Data entries
== == ==
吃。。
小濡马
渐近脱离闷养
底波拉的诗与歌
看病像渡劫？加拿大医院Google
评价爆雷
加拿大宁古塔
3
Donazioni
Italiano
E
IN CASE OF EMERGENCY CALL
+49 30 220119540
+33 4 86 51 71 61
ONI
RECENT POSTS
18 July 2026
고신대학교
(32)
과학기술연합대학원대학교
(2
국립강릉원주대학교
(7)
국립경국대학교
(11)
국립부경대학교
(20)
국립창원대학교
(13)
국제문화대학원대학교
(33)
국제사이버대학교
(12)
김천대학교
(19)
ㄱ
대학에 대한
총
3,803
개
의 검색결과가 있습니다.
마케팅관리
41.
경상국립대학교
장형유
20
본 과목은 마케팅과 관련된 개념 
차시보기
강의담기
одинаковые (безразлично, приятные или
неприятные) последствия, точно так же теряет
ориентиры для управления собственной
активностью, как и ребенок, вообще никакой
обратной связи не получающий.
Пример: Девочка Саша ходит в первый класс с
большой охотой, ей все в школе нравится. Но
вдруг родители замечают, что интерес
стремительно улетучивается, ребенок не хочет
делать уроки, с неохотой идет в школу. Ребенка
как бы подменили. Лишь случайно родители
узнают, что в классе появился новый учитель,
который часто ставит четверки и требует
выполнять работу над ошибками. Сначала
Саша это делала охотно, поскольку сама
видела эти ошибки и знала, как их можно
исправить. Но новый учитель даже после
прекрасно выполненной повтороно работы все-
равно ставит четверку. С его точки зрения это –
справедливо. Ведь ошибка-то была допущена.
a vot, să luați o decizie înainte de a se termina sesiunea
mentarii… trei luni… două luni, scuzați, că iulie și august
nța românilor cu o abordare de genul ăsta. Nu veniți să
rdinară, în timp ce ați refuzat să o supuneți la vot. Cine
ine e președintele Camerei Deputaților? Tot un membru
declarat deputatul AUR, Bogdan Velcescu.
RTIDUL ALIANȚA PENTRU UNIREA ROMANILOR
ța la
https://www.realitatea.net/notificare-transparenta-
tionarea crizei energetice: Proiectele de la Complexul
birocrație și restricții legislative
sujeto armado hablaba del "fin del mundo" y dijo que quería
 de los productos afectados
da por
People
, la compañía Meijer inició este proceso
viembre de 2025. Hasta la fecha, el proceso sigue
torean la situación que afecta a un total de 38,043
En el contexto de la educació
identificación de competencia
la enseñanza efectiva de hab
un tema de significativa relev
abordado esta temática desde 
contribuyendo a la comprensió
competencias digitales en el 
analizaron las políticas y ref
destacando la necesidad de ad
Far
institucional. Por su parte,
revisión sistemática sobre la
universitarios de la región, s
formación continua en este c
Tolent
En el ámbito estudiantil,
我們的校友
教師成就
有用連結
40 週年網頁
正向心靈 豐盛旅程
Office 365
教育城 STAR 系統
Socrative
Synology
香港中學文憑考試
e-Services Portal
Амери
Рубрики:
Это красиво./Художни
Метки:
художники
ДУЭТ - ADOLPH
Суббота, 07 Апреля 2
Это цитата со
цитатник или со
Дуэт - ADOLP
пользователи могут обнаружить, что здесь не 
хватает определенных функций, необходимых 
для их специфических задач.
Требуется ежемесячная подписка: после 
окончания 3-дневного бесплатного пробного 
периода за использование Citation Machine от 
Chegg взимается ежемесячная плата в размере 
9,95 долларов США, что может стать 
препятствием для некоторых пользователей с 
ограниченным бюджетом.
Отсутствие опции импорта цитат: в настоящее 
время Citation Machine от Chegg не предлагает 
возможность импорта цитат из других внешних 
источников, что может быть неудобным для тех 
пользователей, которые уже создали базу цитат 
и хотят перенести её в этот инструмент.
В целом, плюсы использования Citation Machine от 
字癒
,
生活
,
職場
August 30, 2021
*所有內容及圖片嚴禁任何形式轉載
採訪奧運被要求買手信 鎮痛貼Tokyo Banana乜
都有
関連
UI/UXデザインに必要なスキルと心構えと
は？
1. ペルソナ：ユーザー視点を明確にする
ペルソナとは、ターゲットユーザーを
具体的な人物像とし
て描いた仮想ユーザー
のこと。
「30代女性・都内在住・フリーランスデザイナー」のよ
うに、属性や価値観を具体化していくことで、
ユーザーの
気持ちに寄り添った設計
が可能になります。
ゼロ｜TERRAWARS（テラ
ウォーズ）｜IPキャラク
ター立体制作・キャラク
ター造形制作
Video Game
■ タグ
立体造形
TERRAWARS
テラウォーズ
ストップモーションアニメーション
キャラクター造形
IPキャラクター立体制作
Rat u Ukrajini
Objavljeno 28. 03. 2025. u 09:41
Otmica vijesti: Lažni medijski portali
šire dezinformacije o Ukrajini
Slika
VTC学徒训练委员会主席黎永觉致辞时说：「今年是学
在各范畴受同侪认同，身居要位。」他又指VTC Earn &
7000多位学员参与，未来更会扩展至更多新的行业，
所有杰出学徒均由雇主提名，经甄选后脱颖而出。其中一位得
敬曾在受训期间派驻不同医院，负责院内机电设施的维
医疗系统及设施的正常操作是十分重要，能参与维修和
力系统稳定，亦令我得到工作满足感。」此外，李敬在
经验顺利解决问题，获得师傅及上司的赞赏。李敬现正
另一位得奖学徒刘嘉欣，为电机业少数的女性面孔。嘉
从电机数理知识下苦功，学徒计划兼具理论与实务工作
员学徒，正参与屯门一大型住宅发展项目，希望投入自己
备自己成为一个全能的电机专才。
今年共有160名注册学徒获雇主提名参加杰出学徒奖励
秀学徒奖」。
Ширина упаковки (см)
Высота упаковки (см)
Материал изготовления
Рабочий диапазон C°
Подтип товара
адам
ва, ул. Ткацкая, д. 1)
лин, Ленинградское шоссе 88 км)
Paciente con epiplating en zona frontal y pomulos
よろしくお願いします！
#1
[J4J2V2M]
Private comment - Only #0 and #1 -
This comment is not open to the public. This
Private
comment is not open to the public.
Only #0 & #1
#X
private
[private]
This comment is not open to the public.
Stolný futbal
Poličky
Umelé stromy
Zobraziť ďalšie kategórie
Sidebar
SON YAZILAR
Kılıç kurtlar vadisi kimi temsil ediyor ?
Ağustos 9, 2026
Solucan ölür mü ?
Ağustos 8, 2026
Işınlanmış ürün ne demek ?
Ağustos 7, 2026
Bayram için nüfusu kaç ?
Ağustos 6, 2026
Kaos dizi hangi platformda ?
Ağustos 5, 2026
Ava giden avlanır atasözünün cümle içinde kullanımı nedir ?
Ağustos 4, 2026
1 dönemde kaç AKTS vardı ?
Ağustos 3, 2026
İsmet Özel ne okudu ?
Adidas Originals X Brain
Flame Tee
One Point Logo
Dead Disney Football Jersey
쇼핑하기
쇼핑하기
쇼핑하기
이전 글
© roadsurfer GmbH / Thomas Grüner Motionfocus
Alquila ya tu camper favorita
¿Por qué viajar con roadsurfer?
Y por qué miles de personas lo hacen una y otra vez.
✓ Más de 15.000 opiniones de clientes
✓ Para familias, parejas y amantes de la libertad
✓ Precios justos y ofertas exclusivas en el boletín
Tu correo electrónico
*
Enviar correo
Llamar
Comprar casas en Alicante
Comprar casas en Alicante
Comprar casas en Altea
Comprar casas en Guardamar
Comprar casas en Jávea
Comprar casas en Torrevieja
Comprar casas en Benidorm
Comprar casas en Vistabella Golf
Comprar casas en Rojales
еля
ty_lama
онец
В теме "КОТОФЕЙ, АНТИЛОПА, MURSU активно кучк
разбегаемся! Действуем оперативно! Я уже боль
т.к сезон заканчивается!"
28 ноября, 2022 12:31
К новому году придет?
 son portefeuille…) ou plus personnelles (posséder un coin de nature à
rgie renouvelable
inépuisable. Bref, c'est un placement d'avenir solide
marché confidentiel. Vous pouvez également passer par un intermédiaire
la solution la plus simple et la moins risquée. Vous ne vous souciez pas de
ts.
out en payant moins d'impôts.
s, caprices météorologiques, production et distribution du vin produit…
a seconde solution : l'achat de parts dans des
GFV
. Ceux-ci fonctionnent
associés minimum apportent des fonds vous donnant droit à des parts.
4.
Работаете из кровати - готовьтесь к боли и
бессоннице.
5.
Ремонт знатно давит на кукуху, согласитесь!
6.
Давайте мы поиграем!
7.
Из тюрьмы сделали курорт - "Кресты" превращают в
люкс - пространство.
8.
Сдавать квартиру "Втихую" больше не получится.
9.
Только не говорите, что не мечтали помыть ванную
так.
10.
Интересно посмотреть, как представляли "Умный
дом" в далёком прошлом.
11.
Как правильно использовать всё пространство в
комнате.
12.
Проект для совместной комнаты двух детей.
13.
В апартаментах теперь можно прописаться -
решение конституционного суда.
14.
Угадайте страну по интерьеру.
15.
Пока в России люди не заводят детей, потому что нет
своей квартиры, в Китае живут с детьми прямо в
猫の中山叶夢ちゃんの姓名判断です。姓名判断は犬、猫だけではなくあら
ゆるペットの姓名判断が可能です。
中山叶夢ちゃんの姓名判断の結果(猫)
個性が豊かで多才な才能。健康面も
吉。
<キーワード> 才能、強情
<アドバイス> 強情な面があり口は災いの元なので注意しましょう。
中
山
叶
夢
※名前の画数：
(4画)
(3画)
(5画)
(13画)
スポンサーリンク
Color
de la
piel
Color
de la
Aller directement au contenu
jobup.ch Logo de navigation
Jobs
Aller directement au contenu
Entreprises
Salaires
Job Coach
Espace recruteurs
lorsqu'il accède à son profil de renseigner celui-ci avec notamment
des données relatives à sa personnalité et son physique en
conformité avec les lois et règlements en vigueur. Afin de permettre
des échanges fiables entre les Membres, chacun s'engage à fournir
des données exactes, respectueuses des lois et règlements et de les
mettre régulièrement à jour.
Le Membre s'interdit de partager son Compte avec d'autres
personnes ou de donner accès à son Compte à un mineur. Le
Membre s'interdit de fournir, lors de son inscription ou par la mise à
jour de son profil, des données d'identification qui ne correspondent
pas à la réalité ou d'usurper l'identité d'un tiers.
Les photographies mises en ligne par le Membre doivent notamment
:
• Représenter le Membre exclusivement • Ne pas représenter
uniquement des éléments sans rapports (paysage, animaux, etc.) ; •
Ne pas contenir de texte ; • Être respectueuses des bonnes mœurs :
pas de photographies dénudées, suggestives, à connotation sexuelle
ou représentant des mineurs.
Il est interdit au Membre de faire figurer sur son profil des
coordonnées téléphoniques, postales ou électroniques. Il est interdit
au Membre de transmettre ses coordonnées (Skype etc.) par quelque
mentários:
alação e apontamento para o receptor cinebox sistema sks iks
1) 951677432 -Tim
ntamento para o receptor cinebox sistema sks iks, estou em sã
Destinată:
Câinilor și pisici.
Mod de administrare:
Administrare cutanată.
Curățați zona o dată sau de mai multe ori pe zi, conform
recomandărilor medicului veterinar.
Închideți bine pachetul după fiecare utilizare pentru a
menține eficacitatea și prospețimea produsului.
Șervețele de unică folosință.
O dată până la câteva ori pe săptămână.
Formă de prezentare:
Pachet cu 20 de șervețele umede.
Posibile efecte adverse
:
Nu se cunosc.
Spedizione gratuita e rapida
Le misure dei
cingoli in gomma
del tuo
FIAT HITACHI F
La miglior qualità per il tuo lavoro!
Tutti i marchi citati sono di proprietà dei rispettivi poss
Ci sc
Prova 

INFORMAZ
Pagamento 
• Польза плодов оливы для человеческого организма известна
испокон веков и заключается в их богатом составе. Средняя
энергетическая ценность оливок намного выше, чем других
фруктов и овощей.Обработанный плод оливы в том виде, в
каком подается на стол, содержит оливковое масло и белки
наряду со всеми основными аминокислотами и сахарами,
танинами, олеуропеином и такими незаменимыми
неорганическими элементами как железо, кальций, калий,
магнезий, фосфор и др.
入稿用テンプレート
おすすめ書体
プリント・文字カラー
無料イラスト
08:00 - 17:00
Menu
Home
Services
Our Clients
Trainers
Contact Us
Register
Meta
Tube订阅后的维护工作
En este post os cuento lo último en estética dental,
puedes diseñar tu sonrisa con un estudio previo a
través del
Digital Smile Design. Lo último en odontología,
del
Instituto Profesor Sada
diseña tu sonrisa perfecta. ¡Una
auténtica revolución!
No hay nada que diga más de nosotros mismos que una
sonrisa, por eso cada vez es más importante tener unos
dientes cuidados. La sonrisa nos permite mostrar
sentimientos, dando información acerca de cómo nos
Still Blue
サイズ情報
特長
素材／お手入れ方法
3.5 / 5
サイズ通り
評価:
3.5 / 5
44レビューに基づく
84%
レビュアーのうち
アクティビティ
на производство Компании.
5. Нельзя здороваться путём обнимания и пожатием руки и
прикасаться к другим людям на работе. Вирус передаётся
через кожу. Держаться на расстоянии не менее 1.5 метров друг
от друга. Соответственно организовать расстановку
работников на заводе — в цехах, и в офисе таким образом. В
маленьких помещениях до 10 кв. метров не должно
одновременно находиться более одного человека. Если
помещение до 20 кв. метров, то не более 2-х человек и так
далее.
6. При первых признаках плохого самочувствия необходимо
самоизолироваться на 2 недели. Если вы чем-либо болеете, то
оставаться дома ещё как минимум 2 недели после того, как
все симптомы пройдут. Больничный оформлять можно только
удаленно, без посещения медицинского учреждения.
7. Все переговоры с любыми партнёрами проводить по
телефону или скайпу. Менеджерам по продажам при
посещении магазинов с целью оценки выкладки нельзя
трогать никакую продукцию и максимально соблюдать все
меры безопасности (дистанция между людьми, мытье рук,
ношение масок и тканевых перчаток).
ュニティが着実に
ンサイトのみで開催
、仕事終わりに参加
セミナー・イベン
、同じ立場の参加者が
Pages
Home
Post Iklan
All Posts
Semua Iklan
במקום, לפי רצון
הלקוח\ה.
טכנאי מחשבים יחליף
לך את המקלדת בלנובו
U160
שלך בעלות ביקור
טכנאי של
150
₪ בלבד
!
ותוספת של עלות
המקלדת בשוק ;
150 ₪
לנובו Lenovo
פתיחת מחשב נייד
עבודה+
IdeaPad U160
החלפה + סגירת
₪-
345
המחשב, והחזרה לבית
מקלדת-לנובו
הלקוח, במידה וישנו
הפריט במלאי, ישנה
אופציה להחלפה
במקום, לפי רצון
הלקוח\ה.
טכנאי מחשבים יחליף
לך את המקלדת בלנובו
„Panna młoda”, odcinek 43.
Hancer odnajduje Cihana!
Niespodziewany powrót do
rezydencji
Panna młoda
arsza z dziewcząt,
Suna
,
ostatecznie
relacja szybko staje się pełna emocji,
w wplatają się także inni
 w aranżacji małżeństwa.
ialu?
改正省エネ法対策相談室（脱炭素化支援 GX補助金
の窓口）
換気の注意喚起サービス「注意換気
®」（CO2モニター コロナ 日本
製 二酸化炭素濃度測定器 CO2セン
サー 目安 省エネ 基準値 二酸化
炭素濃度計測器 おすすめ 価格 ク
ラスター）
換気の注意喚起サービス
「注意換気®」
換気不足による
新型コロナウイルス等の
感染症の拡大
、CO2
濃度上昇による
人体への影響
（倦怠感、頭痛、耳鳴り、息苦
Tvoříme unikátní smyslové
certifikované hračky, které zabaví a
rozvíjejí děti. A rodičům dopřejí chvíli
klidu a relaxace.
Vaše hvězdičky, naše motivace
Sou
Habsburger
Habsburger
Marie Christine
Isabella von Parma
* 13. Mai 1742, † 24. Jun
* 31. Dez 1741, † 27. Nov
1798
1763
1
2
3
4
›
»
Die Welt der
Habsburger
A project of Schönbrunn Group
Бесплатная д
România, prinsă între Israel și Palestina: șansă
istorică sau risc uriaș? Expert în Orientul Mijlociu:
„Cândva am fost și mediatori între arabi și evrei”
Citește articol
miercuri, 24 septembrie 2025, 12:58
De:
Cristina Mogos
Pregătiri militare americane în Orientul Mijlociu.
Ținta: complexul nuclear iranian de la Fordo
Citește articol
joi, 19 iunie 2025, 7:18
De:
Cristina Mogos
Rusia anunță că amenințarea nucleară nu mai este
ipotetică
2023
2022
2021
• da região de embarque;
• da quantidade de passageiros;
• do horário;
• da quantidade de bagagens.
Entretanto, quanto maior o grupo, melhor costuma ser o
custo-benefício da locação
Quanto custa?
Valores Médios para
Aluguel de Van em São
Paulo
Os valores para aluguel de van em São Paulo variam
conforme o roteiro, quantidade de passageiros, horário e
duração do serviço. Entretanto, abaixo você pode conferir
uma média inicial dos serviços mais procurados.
== == ==
Taking the entries above, write out exactly each line from the one holding "возможность импорта цитат из других внешних" to the one holding "Objavljeno 28. 03. 2025. u 09:41", both included, and stop there.

возможность импорта цитат из других внешних 
источников, что может быть неудобным для тех 
пользователей, которые уже создали базу цитат 
и хотят перенести её в этот инструмент.
В целом, плюсы использования Citation Machine от 
字癒
,
生活
,
職場
August 30, 2021
*所有內容及圖片嚴禁任何形式轉載
採訪奧運被要求買手信 鎮痛貼Tokyo Banana乜
都有
関連
UI/UXデザインに必要なスキルと心構えと
は？
1. ペルソナ：ユーザー視点を明確にする
ペルソナとは、ターゲットユーザーを
具体的な人物像とし
て描いた仮想ユーザー
のこと。
「30代女性・都内在住・フリーランスデザイナー」のよ
うに、属性や価値観を具体化していくことで、
ユーザーの
気持ちに寄り添った設計
が可能になります。
ゼロ｜TERRAWARS（テラ
ウォーズ）｜IPキャラク
ター立体制作・キャラク
ター造形制作
Video Game
■ タグ
立体造形
TERRAWARS
テラウォーズ
ストップモーションアニメーション
キャラクター造形
IPキャラクター立体制作
Rat u Ukrajini
Objavljeno 28. 03. 2025. u 09:41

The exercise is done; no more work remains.